WHAT IS BEING ASKED =
The answer must be a single number: how many lines of the records below hold the word "Right".

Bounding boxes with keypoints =
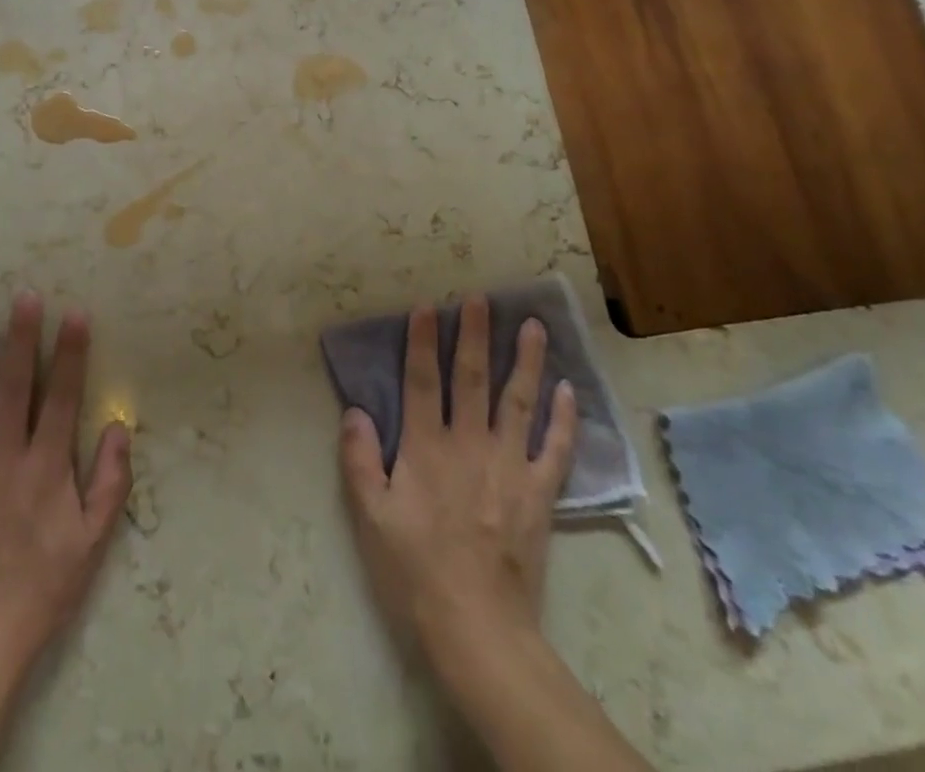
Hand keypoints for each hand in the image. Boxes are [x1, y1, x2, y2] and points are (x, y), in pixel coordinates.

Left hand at [0, 292, 133, 675]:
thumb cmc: (42, 586)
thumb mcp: (93, 542)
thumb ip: (111, 483)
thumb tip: (121, 427)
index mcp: (47, 466)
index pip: (62, 395)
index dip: (70, 352)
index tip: (74, 313)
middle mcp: (6, 455)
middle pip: (14, 384)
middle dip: (21, 336)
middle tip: (24, 295)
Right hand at [338, 299, 577, 666]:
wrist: (478, 627)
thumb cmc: (415, 569)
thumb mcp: (369, 516)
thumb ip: (359, 458)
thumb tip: (356, 409)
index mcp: (426, 446)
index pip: (422, 379)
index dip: (423, 340)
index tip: (428, 305)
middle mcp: (469, 444)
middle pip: (472, 378)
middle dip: (475, 334)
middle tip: (480, 298)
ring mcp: (510, 467)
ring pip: (519, 402)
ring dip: (526, 361)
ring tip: (533, 325)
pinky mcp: (539, 494)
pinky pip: (556, 449)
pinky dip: (564, 419)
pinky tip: (568, 391)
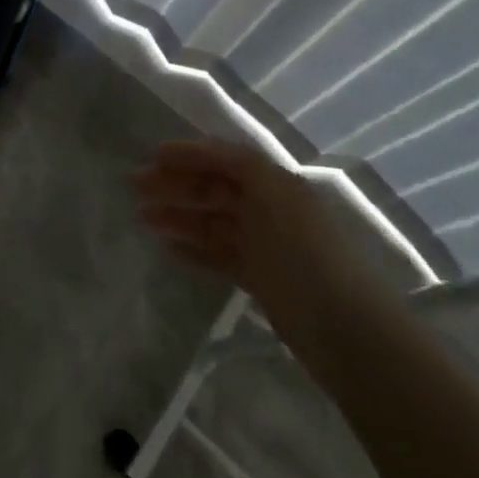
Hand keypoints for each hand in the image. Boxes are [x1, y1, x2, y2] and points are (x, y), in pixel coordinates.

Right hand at [133, 139, 401, 367]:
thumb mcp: (272, 193)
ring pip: (211, 222)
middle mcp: (269, 208)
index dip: (189, 154)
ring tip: (143, 218)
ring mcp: (264, 245)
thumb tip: (205, 150)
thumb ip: (238, 166)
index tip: (152, 156)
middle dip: (175, 184)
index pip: (224, 159)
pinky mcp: (260, 279)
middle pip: (213, 188)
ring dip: (178, 216)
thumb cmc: (303, 251)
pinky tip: (169, 249)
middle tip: (135, 187)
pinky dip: (194, 249)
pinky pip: (219, 255)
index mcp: (274, 183)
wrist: (342, 327)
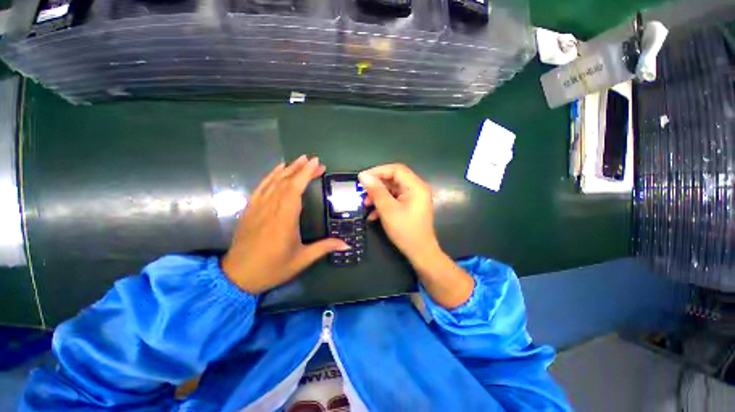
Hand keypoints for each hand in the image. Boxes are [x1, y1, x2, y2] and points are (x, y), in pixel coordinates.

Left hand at [222, 156, 348, 293]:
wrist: (238, 276)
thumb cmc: (273, 268)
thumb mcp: (302, 259)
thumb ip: (325, 247)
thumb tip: (347, 244)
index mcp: (284, 219)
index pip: (295, 190)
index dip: (306, 174)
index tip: (317, 163)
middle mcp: (270, 209)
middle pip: (286, 182)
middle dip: (301, 169)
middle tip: (315, 161)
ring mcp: (258, 207)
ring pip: (273, 182)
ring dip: (288, 169)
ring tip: (300, 159)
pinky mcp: (250, 209)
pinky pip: (261, 187)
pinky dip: (270, 176)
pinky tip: (278, 169)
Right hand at [358, 164, 440, 262]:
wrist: (420, 252)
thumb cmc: (405, 230)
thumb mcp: (388, 210)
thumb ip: (376, 191)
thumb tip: (363, 176)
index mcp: (416, 186)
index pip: (396, 169)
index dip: (378, 171)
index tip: (362, 178)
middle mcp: (416, 188)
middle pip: (394, 179)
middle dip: (377, 185)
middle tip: (363, 193)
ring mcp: (413, 198)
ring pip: (392, 190)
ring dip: (378, 196)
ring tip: (366, 204)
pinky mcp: (410, 206)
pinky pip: (394, 199)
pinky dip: (384, 204)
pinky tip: (373, 215)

ANSWER SECTION =
3